How to complete this task
In the data below, begin at the line with "# Adding a new ML-related task and method" and stop after the line with "Open [http://localhost:3000](http://localhost:3000) to"; output those lines exactly and no pictures.

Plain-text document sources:
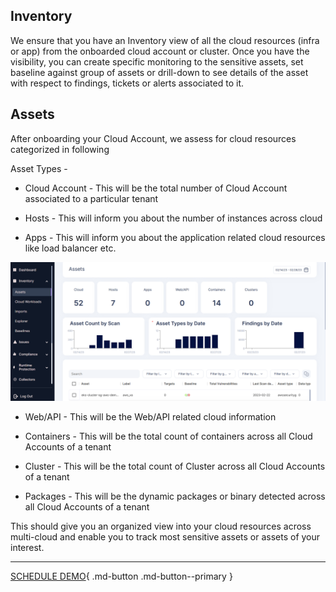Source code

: 

## **Inventory**



We ensure that you have an Inventory view of all the cloud resources (infra or app) from the onboarded cloud account or cluster. Once you have the visibility, you can create specific monitoring to the sensitive assets, set baseline against group of assets or drill-down to see details of the asset with respect to findings, tickets or alerts associated to it.



## **Assets**

After onboarding your Cloud Account, we assess for cloud resources categorized in following

Asset Types -

+ Cloud Account - This will be the total number of Cloud Account associated to a particular tenant

+ Hosts - This will inform you about the number of instances across cloud

+ Apps - This will inform you about the application related cloud resources like load balancer etc.

![](images/assets.png)


+ Web/API - This will be the Web/API related cloud information

+ Containers - This will be the total count of containers across all Cloud Accounts of a tenant

+ Cluster - This will be the total count of Cluster across all Cloud Accounts of a tenant

+ Packages - This will be the dynamic packages or binary detected across all Cloud Accounts of a tenant

This should give you an organized view into your cloud resources across multi-cloud and enable you to track most sensitive assets or assets of your interest.


- - -
[SCHEDULE DEMO](https://www.accuknox.com/contact-us){ .md-button .md-button--primary }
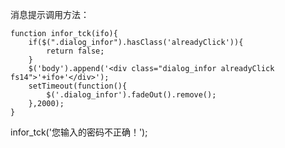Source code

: 消息提示调用方法：

<div class="fmt" id="wmd-preview"><pre class="hljs javascript" style="background-color: transparent;"><span class="diff"><code><span class="hljs-function"><span class="hljs-keyword">function</span> <span class="hljs-title">infor_tck</span><span class="hljs-params">(ifo)</span></span>{
    <span class="hljs-keyword">if</span>($(<span class="hljs-string">".dialog_infor"</span>).hasClass(<span class="hljs-string">'alreadyClick'</span>)){
        <span class="hljs-keyword">return</span> <span class="hljs-literal">false</span>;
    }
    $(<span class="hljs-string">'body'</span>).append(<span class="hljs-string">'&lt;div class="dialog_infor alreadyClick fs14"&gt;'</span>+ifo+<span class="hljs-string">'&lt;/div&gt;'</span>);
    setTimeout(<span class="hljs-function"><span class="hljs-keyword">function</span><span class="hljs-params">()</span></span>{
        $(<span class="hljs-string">'.dialog_infor'</span>).fadeOut().remove();
    },<span class="hljs-number">2000</span>);
}</code></span></pre></div>

infor_tck('您输入的密码不正确！');



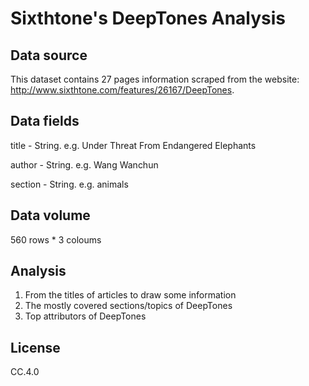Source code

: # Sixthtone's DeepTones Analysis

## Data source
This dataset contains 27 pages information scraped from the website: http://www.sixthtone.com/features/26167/DeepTones.

## Data fields
title - String. e.g. Under Threat From Endangered Elephants

author - String. e.g. Wang Wanchun

section - String. e.g.	animals

## Data volume
560 rows * 3 coloums

## Analysis
1. From the titles of articles to draw some information
2. The mostly covered sections/topics of DeepTones
3. Top attributors of DeepTones

## License
CC.4.0
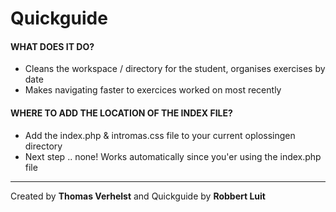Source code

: 
# Quickguide

#### WHAT DOES IT DO? 

* Cleans the workspace / directory for the student, organises exercises by date
* Makes navigating faster to exercices worked on most recently

#### WHERE TO ADD THE LOCATION OF THE INDEX FILE? 

* Add the index.php & intromas.css file to your current oplossingen directory
* Next step .. none! Works automatically since you'er using the index.php file

---
Created by **Thomas Verhelst** and Quickguide by **Robbert Luit**
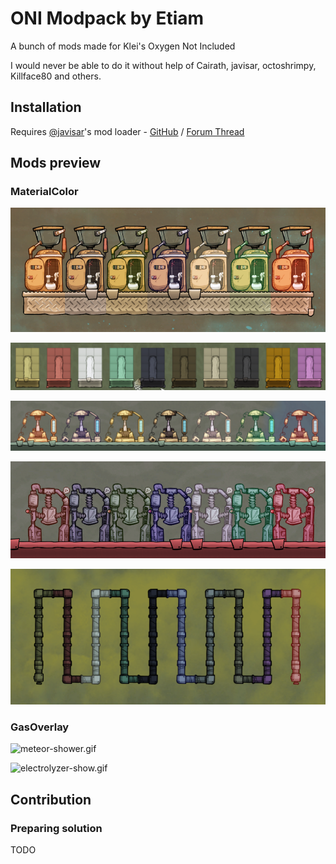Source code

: # ONI Modpack by Etiam

A bunch of mods made for Klei's Oxygen Not Included

I would never be able to do it without help of Cairath, javisar, octoshrimpy, Killface80 and others.

## Installation

Requires [@javisar](https://github.com/javisar)'s mod loader - [GitHub](https://github.com/javisar/ONI-Modloader) / [Forum Thread](https://forums.kleientertainment.com/forums/topic/88186-mods05-oni-modloader/)

## Mods preview

### MaterialColor

![lavatories.png](Preview/Images/lavatories.png)

![blocks.png](Preview/Images/blocks.png)

![forges.png](Preview/Images/forges.png)

![mushers.png](Preview/Images/mushers.png)

![pipes.png](Preview/Images/pipes.png)

### GasOverlay

![meteor-shower.gif](Preview/Gifs/meteor-shower.gif)

![electrolyzer-show.gif](Preview/Gifs/electrolyzer-show.gif)

## Contribution

### Preparing solution

TODO
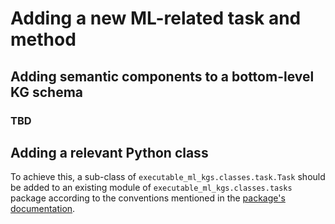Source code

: <!-- markdownlint-disable MD046 -->

# Adding a new ML-related task and method

## Adding semantic components to a bottom-level KG schema
### TBD

## Adding a relevant Python class
To achieve this, a sub-class of `executable_ml_kgs.classes.task.Task` should be added to an existing module of `executable_ml_kgs.classes.tasks` package according to the conventions mentioned in the [package's documentation](../tasks-package-documentation).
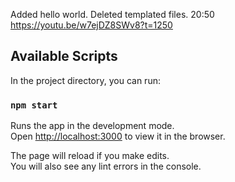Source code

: Added hello world. Deleted templated files. 20:50
https://youtu.be/w7ejDZ8SWv8?t=1250

## Available Scripts

In the project directory, you can run:

### `npm start`

Runs the app in the development mode.\
Open [http://localhost:3000](http://localhost:3000) to view it in the browser.

The page will reload if you make edits.\
You will also see any lint errors in the console.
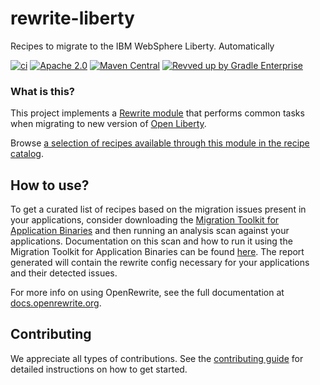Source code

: # rewrite-liberty
Recipes to migrate to the IBM WebSphere Liberty. Automatically

[![ci](https://github.com/openrewrite/rewrite-liberty/actions/workflows/ci.yml/badge.svg)](https://github.com/openrewrite/rewrite-liberty/actions/workflows/ci.yml)
[![Apache 2.0](https://img.shields.io/github/license/openrewrite/rewrite-liberty.svg)](https://www.apache.org/licenses/LICENSE-2.0)
[![Maven Central](https://img.shields.io/maven-central/v/org.openrewrite.recipe/rewrite-liberty.svg)](https://mvnrepository.com/artifact/org.openrewrite.recipe/rewrite-liberty)
[![Revved up by Gradle Enterprise](https://img.shields.io/badge/Revved%20up%20by-Gradle%20Enterprise-06A0CE?logo=Gradle&labelColor=02303A)](https://ge.openrewrite.org/scans)

### What is this?

This project implements a [Rewrite module](https://github.com/openrewrite/rewrite) that performs common tasks when migrating to new version of [Open Liberty](https://openliberty.io/).

Browse [a selection of recipes available through this module in the recipe catalog](https://docs.openrewrite.org/recipes/liberty).

## How to use?

To get a curated list of recipes based on the migration issues present in your applications, consider downloading the [Migration Toolkit for Application Binaries](https://www.ibm.com/support/pages/node/6250913) and then running an analysis scan against your applications. Documentation on this scan and how to run it using the Migration Toolkit for Application Binaries can be found [here](https://www.ibm.com/docs/en/wamt?topic=binaries-detailed-migration-analysis-report). The report generated will contain the rewrite config necessary for your applications and their detected issues.

For more info on using OpenRewrite, see the full documentation at [docs.openrewrite.org](https://docs.openrewrite.org/).

## Contributing

We appreciate all types of contributions. See the [contributing guide](https://github.com/openrewrite/.github/blob/main/CONTRIBUTING.md) for detailed instructions on how to get started.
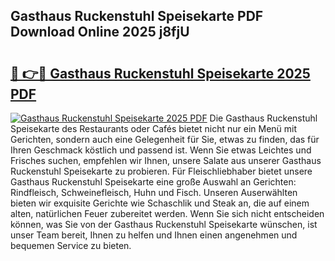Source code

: ## Gasthaus Ruckenstuhl Speisekarte PDF Download Online 2025 j8fjU

# <h2><a href="http://gcdusfx.nevu.top/?p=Gasthaus+Ruckenstuhl+Speisekarte">🔗 👉🔴 Gasthaus Ruckenstuhl Speisekarte 2025 PDF</a></h2>

[![Gasthaus Ruckenstuhl Speisekarte 2025 PDF](https://i.imgur.com/dBaPXMq.png)](http://gcdusfx.nevu.top/?p=Gasthaus+Ruckenstuhl+Speisekarte)
Die Gasthaus Ruckenstuhl Speisekarte des Restaurants oder Cafés bietet nicht nur ein Menü mit Gerichten, sondern auch eine Gelegenheit für Sie, etwas zu finden, das für Ihren Geschmack köstlich und passend ist. Wenn Sie etwas Leichtes und Frisches suchen, empfehlen wir Ihnen, unsere Salate aus unserer Gasthaus Ruckenstuhl Speisekarte zu probieren. Für Fleischliebhaber bietet unsere Gasthaus Ruckenstuhl Speisekarte eine große Auswahl an Gerichten: Rindfleisch, Schweinefleisch, Huhn und Fisch. Unseren Auserwählten bieten wir exquisite Gerichte wie Schaschlik und Steak an, die auf einem alten, natürlichen Feuer zubereitet werden. Wenn Sie sich nicht entscheiden können, was Sie von der Gasthaus Ruckenstuhl Speisekarte wünschen, ist unser Team bereit, Ihnen zu helfen und Ihnen einen angenehmen und bequemen Service zu bieten.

Exercise result
# Adding a new ML-related task and method

## Adding semantic components to a bottom-level KG schema
### TBD

## Adding a relevant Python class
To achieve this, a sub-class of `executable_ml_kgs.classes.task.Task` should be added to an existing module of `executable_ml_kgs.classes.tasks` package according to the conventions mentioned in the [package's documentation](../tasks-package-documentation).
Source code

: Added hello world. Deleted templated files. 20:50
https://youtu.be/w7ejDZ8SWv8?t=1250

## Available Scripts

In the project directory, you can run:

### `npm start`

Runs the app in the development mode.\
Open [http://localhost:3000](http://localhost:3000) to view it in the browser.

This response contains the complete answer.